3- Paris’te her yere metroyla gidilir.
Bunun zayıflıkla ne alakası var demeyin. Asıl can alıcı şık budur aslında.
Paris metrosu bizim Taksim Levent metrosu gibi, soldan sağa tek bir çizgi halinde seyretmez. Karışıktır, koca bir ağdır, kat kat şehrin altında örülmüş koridorlar ve merdivenlerden oluşur. Kimi yerlerde aktarma yapabilmek için yerin altında yedinci kata inip, bir ara yine yerin altındaki 3. kata çıkmanız ve bunlar arasında koşturabilmek için uzun bir yol kat etmeniz gerekebilir. Bunca koşuşturma kolay mı?
Sadece bu da değil. Asıl etki, kendisini sabah akşam saatlerinde hınca hınç vagonlara sıkış tepiş bindiğinizde gösterir. Yerin altında, o sıkışıklık, öyle havasız bir hal alır ki, bir süre sonra insanda iştah falan kalmaz.
Yok, bizzat şahidim kalmıyor.
İşte bu sebeplerden “Parisienne” ler genellikle zayıftır, çaresiz...
Yorumlar
Hayattagiderken, öyle de diyebiliriz tabii ;)
Çocuklaçocuk, herhalde az pişmişleri eti keserek direkt sofraya getirerek oluyor :)))
Figen, bence öyle bir şansın varsa yap. Yok fazla kalmadım orada ama teşekkür ederim :)Bu arada en iyi yöntem kalori hesabı. Bizzat denenmiştir. Hem istediğini de tadabiliyorsun içinde kalmadan.

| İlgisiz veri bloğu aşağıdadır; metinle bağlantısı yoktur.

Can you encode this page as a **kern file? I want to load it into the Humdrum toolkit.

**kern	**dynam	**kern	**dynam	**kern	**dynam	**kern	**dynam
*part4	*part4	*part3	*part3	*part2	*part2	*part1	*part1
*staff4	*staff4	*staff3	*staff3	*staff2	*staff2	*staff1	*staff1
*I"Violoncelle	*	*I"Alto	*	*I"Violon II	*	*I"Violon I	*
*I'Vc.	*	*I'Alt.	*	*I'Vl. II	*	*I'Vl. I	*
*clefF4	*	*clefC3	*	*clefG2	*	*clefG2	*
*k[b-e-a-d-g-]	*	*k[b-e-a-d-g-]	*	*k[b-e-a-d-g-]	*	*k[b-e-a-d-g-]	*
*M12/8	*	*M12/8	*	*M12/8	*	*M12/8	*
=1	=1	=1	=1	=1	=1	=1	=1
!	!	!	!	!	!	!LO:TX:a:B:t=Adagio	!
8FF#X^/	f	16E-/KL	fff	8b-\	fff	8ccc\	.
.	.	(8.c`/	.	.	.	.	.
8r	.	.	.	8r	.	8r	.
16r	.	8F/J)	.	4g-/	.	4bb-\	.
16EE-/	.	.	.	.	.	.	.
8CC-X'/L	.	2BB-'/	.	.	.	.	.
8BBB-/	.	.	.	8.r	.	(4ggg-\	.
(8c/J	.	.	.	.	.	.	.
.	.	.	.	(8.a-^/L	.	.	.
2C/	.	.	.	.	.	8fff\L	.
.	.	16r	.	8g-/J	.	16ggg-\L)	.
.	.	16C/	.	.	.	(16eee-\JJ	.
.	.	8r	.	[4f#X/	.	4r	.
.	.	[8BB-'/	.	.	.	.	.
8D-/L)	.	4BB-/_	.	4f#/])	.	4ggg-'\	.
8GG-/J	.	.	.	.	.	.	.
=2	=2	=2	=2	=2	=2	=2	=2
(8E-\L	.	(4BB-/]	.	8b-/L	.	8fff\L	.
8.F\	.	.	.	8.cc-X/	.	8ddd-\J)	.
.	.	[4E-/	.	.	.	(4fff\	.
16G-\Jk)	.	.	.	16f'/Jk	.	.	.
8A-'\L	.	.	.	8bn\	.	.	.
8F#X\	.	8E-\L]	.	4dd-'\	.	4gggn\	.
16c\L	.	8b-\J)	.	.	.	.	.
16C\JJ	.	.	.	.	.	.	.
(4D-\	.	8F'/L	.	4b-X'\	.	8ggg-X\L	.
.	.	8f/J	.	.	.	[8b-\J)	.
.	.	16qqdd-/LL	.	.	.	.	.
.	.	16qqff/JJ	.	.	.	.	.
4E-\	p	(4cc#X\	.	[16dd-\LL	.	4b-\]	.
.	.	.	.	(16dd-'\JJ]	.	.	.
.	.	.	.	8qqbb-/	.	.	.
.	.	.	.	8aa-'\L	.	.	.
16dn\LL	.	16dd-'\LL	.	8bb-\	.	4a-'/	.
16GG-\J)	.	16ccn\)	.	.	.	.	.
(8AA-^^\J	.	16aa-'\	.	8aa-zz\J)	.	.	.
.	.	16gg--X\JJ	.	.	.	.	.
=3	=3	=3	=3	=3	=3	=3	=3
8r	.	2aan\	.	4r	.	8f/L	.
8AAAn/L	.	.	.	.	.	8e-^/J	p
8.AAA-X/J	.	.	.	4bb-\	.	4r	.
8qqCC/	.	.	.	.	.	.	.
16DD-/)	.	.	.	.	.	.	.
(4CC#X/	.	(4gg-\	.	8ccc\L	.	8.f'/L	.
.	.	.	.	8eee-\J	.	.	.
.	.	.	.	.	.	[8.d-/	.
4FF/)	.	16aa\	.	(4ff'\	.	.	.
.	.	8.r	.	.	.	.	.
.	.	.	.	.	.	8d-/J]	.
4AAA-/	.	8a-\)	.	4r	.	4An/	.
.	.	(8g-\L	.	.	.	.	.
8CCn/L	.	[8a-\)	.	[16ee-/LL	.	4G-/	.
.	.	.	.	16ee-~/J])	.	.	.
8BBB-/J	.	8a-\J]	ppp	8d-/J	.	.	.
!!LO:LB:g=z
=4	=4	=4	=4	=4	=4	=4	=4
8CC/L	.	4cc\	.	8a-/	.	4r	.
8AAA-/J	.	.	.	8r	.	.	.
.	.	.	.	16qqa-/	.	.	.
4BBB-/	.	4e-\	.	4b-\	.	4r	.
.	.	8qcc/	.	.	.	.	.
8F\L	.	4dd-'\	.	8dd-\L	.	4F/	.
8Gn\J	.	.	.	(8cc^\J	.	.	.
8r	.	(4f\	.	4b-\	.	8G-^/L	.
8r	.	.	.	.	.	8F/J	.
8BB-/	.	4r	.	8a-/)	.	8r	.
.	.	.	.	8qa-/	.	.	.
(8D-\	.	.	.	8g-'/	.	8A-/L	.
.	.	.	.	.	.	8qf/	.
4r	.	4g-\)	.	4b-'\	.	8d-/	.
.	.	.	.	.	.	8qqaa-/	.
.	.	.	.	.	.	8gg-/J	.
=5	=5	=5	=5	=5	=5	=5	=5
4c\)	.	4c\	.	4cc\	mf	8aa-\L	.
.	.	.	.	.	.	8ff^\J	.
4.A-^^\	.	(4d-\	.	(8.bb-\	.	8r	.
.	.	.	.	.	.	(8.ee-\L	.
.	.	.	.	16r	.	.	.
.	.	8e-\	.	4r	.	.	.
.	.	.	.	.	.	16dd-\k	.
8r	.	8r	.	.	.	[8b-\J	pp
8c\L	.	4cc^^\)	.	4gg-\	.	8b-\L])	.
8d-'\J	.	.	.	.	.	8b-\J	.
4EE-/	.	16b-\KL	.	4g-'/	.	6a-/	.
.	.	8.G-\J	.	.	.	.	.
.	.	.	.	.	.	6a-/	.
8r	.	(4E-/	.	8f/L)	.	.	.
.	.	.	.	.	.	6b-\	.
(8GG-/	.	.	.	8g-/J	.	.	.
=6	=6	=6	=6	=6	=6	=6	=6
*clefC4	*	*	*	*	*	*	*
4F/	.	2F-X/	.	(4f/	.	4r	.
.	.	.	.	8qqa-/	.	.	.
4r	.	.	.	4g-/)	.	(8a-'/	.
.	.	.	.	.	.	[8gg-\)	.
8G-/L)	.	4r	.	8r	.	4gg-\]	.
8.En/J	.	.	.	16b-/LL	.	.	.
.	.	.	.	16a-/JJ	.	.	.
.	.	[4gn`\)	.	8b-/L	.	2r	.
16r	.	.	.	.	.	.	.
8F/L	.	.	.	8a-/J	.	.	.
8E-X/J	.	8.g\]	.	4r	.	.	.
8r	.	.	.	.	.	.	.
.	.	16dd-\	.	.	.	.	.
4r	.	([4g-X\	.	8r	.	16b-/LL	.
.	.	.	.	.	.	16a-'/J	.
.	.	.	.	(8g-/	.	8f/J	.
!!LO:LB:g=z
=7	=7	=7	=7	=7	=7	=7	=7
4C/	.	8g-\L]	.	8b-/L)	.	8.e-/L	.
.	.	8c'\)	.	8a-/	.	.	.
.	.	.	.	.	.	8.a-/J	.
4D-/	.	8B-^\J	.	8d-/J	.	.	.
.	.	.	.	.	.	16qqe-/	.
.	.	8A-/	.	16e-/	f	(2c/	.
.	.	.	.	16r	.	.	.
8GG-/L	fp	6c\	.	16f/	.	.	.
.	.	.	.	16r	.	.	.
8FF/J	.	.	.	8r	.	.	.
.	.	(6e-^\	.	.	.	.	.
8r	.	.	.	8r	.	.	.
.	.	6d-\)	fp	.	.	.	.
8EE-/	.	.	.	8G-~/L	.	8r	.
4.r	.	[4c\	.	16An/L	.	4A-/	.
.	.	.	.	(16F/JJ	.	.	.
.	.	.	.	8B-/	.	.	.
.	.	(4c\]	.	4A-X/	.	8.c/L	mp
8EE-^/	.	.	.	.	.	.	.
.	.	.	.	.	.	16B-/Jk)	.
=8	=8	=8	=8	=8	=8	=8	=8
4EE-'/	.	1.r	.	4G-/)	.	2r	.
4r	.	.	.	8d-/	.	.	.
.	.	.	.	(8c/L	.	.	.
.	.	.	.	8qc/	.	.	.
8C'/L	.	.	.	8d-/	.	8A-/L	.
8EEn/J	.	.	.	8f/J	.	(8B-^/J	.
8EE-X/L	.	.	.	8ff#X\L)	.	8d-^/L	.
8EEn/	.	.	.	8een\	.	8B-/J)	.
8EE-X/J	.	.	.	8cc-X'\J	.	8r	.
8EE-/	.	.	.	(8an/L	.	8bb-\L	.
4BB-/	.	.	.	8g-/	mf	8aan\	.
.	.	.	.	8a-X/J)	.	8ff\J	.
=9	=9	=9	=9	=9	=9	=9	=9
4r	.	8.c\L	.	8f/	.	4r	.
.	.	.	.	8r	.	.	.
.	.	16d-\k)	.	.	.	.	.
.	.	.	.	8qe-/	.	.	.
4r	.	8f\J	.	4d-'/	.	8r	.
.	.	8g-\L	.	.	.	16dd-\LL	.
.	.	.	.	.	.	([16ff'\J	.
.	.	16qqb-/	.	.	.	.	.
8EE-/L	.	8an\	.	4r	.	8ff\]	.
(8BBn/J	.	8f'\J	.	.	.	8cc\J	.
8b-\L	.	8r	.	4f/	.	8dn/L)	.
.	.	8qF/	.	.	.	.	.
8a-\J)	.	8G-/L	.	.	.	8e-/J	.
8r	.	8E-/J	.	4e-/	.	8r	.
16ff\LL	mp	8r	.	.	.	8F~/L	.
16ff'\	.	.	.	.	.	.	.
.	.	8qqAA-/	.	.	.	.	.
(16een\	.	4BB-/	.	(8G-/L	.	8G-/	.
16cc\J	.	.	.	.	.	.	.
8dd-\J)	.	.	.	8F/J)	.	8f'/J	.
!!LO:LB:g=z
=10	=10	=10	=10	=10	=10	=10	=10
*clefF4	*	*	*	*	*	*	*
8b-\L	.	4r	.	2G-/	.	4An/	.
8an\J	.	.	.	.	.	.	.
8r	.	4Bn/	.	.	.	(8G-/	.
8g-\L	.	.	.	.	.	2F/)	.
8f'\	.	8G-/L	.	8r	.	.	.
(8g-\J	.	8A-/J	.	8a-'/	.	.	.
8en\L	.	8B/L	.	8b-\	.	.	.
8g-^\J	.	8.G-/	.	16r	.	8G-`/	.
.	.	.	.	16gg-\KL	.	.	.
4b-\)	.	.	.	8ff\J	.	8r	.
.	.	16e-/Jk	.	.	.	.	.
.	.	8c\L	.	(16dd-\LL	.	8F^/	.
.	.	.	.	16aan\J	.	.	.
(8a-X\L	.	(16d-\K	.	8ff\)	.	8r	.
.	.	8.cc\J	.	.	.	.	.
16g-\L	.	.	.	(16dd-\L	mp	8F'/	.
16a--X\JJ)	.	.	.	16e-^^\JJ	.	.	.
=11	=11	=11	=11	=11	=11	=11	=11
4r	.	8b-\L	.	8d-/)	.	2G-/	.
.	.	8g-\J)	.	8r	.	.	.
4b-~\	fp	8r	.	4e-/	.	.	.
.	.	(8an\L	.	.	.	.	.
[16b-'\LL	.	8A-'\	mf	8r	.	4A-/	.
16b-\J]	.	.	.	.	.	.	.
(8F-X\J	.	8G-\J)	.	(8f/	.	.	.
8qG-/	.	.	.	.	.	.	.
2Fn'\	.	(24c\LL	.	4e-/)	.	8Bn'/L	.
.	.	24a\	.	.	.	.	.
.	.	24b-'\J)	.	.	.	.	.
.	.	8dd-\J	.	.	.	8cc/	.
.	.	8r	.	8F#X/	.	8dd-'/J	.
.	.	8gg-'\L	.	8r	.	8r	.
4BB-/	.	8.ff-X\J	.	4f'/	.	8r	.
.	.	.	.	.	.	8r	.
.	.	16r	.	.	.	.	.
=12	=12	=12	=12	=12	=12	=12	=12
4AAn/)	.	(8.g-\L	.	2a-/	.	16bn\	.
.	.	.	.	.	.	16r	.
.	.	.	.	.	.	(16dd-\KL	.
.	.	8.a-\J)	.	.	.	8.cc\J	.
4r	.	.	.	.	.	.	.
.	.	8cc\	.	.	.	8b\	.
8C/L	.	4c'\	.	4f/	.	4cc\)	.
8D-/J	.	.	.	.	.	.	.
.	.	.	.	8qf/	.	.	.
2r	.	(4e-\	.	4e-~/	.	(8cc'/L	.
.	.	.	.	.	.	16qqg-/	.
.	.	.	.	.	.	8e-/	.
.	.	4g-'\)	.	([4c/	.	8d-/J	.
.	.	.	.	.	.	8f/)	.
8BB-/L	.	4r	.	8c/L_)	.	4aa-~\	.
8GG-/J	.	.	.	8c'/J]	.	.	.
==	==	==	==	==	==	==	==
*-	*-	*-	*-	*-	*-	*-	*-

Asli ben tam da bu konuda bir yazi okumustum bir yerlerde; Paris'li kadinlar neden zayif diye. Orada bu sorunun cevabini su sekilde de veriyordu: Parisli kadinlar yemeklerini kendileri pisirirlermis evde. Fakat bunu yaparken de alisverislerini gunluk olarak taze taze yaparlarmis. Alip dolaba koyup bir kac gun idare etmezlermis. Her gun alisveris yaparlarmis. Bu da besinleri taze olarak ve degerini kaybetmeden tuketmelerine yol acarmis. Meyve ve sebze agirlikli beslenirlermis. Mis mis mis...Yani nedenlerden biri de bu galiba..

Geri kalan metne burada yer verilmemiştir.